Она едет к доктору, у нее испорченная правая рука, нет всех пяти пальцев, а то бы она разве когда-нибудь сдвинулась со своей Нижней Ждановки! Ну, а другие-то куда едут и зачем, да еще со скарбом, с малыми ребятишками? Им-то чего не сидится дома? Их-то кто гонит?
В уездной амбулатории долго ожидали в длинном, жарко натопленном коридоре. Слева и справа вдоль стен были скамейки, скамейки, скамейки, все до одной занятые больными, ожидающими вызова к разным врачам. Между двумя рядами этих скамеек, в узком проходе, пробегали больничные служащие, толклись родственники и сопровождающие больных. Больные грустно присматривались друг к другу, расспрашивали о болезнях, докторах, лекарствах. Записывали адреса, куда еще можно толкнуться, показывали, кому какие дали порошки, капли, менялись рецептами…
Устю все в коридоре жалели, что она с таким серьезным делом явилась в уезд.
— Поезжайте вы лучше в губернию, к частному врачу, за деньги! А здесь что! Здесь все равно, что и в волости, в сельской больнице! Никакой разницы! Здесь только знают — режут! С чем ни придешь — сейчас же резать!
Вызвали Надьку по фамилии.
Взволнованно вскочили со скамейки; засуетились с мученическими лицами; затискались, куда указывали люди, в дверь, в обе сразу. Кто-то что-то кричал сзади из коридора, кто-то что-то говорил впереди, из докторской, — ничего не разобрали.
Надька сама нипочем не волновалась бы так, но ее сбивала Устя, на которой не было лица и у которой дрожало все.
— На что жалуетесь?
— Вот, доктор, рука. Сросшись все пять пальцев. Нет возможности работать по крестьянству: ни доить, ни полоть, ни прясть, ни вязать… И задразнили совсем девчонку. «Косорукая», да «косорукая». Так задразнили, доктор, что прямо не знаю, что мне с ней делать.
— Ну, что ж, — спокойно и согласно ответил доктор, взял в руки култышку, повертел, осмотрел, потом глянул на Надьку, на Устю, что за люди. — Приезжие?
— Приезжие, — подхватила зябким голосом Устя. — Вот это главное, что приезжие. Замучились, ехамши.
— Ну, что ж, можно, — еще раз согласился доктор. — Тогда приводите девочку завтра в полпервого на операцию: удалим ей всю эту штуку, вот до сих пор. Все равно она ей теперь ни к чему, только мешает. И так, значит, в полпервого, только не опаздывать. Следующий!
— Пойдем, Надюшка, — едва произнесла Устя, ошеломленная, задыхающаяся, злая.
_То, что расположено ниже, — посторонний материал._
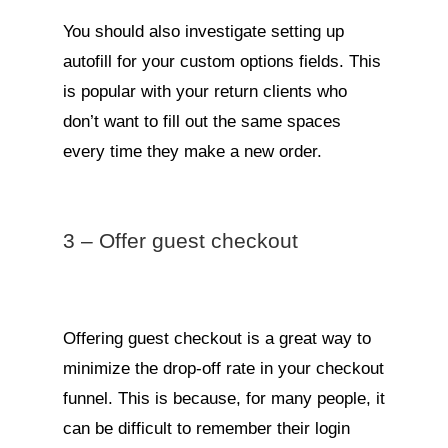
You should also investigate setting up
autofill for your custom options fields. This
is popular with your return clients who
don’t want to fill out the same spaces
every time they make a new order.
3 – Offer guest checkout
Offering guest checkout is a great way to
minimize the drop-off rate in your checkout
funnel. This is because, for many people, it
can be difficult to remember their login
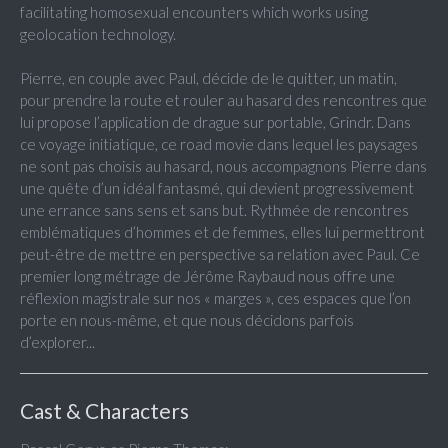
facilitating homosexual encounters which works using
geolocation technology.
Pierre, en couple avec Paul, décide de le quitter, un matin,
pour prendre la route et rouler au hasard des rencontres que
lui propose l’application de drague sur portable, Grindr. Dans
ce voyage initiatique, ce road movie dans lequel les paysages
ne sont pas choisis au hasard, nous accompagnons Pierre dans
une quête d’un idéal fantasmé, qui devient progressivement
une errance sans sens et sans but. Rythmée de rencontres
emblématiques d’hommes et de femmes, elles lui permettront
peut-être de mettre en perspective sa relation avec Paul. Ce
premier long métrage de Jérôme Raybaud nous offre une
réflexion magistrale sur nos « marges », ces espaces que l’on
porte en nous-même, et que nous décidons parfois
d’explorer...
Cast & Characters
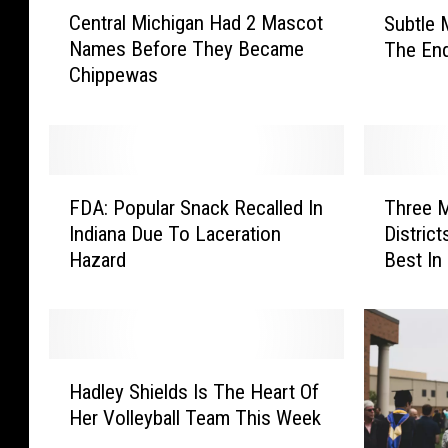
C
S
Central Michigan Had 2 Mascot
Subtle 
e
u
Names Before They Became
The End
n
b
Chippewas
t
t
r
l
a
e
l
M
M
e
F
T
i
i
FDA: Popular Snack Recalled In
Three M
D
h
c
j
Indiana Due To Laceration
Distric
A
r
h
e
Hazard
Best In
:
e
i
r
P
e
g
C
o
M
a
h
p
i
n
a
u
c
H
H
n
l
h
Hadley Shields Is The Heart Of
a
a
g
a
i
Her Volleyball Team This Week
d
d
e
r
g
l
Пойдем.
«Как люди предупреждали в коридоре, так и вышло!»
— Чего же это он сказал-то? — любопытно спросила Надька за дверью, приглядываясь к встревоженной сестре.
— Глупых нашел, — дрожа от возмущения буркнула Устя. — А я с ним и разговаривать-то долго не стала. Ишь ты, чего захотел!
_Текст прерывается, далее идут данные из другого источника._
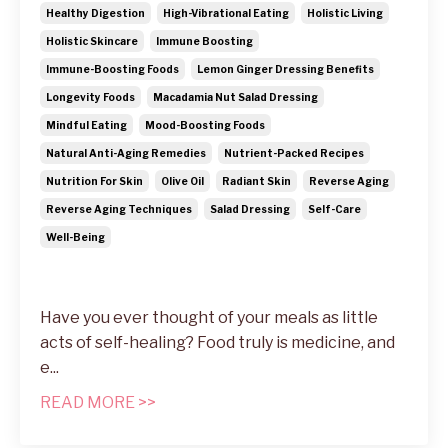
Healthy Digestion
High-Vibrational Eating
Holistic Living
Holistic Skincare
Immune Boosting
Immune-Boosting Foods
Lemon Ginger Dressing Benefits
Longevity Foods
Macadamia Nut Salad Dressing
Mindful Eating
Mood-Boosting Foods
Natural Anti-Aging Remedies
Nutrient-Packed Recipes
Nutrition For Skin
Olive Oil
Radiant Skin
Reverse Aging
Reverse Aging Techniques
Salad Dressing
Self-Care
Well-Being
Have you ever thought of your meals as little
acts of self-healing? Food truly is medicine, and
e...
READ MORE >>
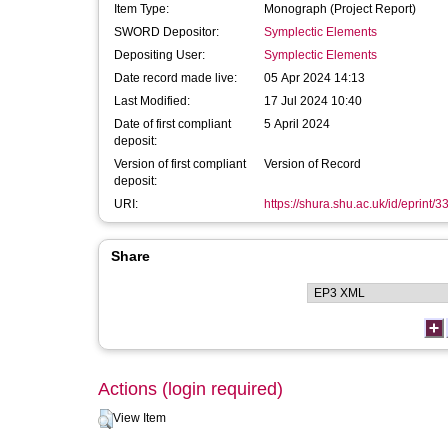
Item Type:
Monograph (Project Report)
SWORD Depositor:
Symplectic Elements
Depositing User:
Symplectic Elements
Date record made live:
05 Apr 2024 14:13
Last Modified:
17 Jul 2024 10:40
Date of first compliant
5 April 2024
deposit:
Version of first compliant
Version of Record
deposit:
URI:
https://shura.shu.ac.uk/id/eprint/
Share
Actions (login required)
View Item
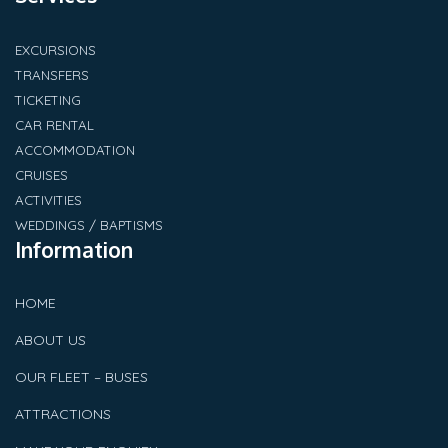
EXCURSIONS
TRANSFERS
TICKETING
CAR RENTAL
ACCOMMODATION
CRUISES
ACTIVITIES
WEDDINGS / BAPTISMS
Information
HOME
ABOUT US
OUR FLEET – BUSES
ATTRACTIONS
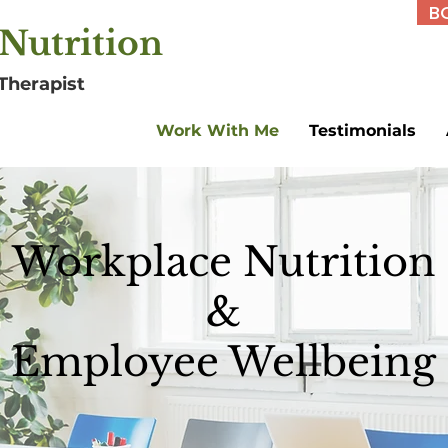
B
Nutrition
Therapist
Work With Me
Testimonials
Workplace Nutrition
&
Employee Wellbeing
Остаток дня промучились на прежнем вокзале, ночью несколько раз садились не в свой поезд, с ужасом выбрасывались обратно на платформу, наконец угодили в тот, в который надо было, и покатили в губернию.
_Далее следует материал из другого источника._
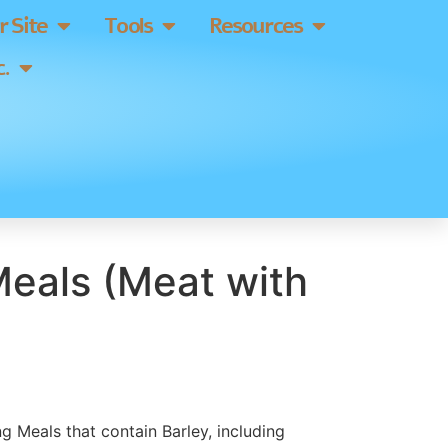
 Site
Tools
Resources
.
eals (Meat with
g Meals that contain Barley, including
Не спали и эту ночь, вторую. Боялись заехать не в ту сторону. Все спрашивали всех, туда ли едут.
Ехали, и казалось, что не были дома месяца два, три…
В губернии позвонили по указанному адресу к частному врачу.
Дверь открыла баба, очень толстая, недовольная, неряшливо одетая, видно кухарка. Окинула наглым взглядом обеих и, не впуская в дверь, сказала:
— Только наш доктор меньше трех рублей не берет.
— Ну, что ж, — грустно вздохнула Устя.
И они вошли.
— Напрасно везли, осмотрев култышку, холодно произнес доктор, пожилой, неподвижный, упитанный, как и его кухарка, с безжизненными студенистыми глазами, с каменным лицом, в очках, придававших ему что-то совиное, зловещее.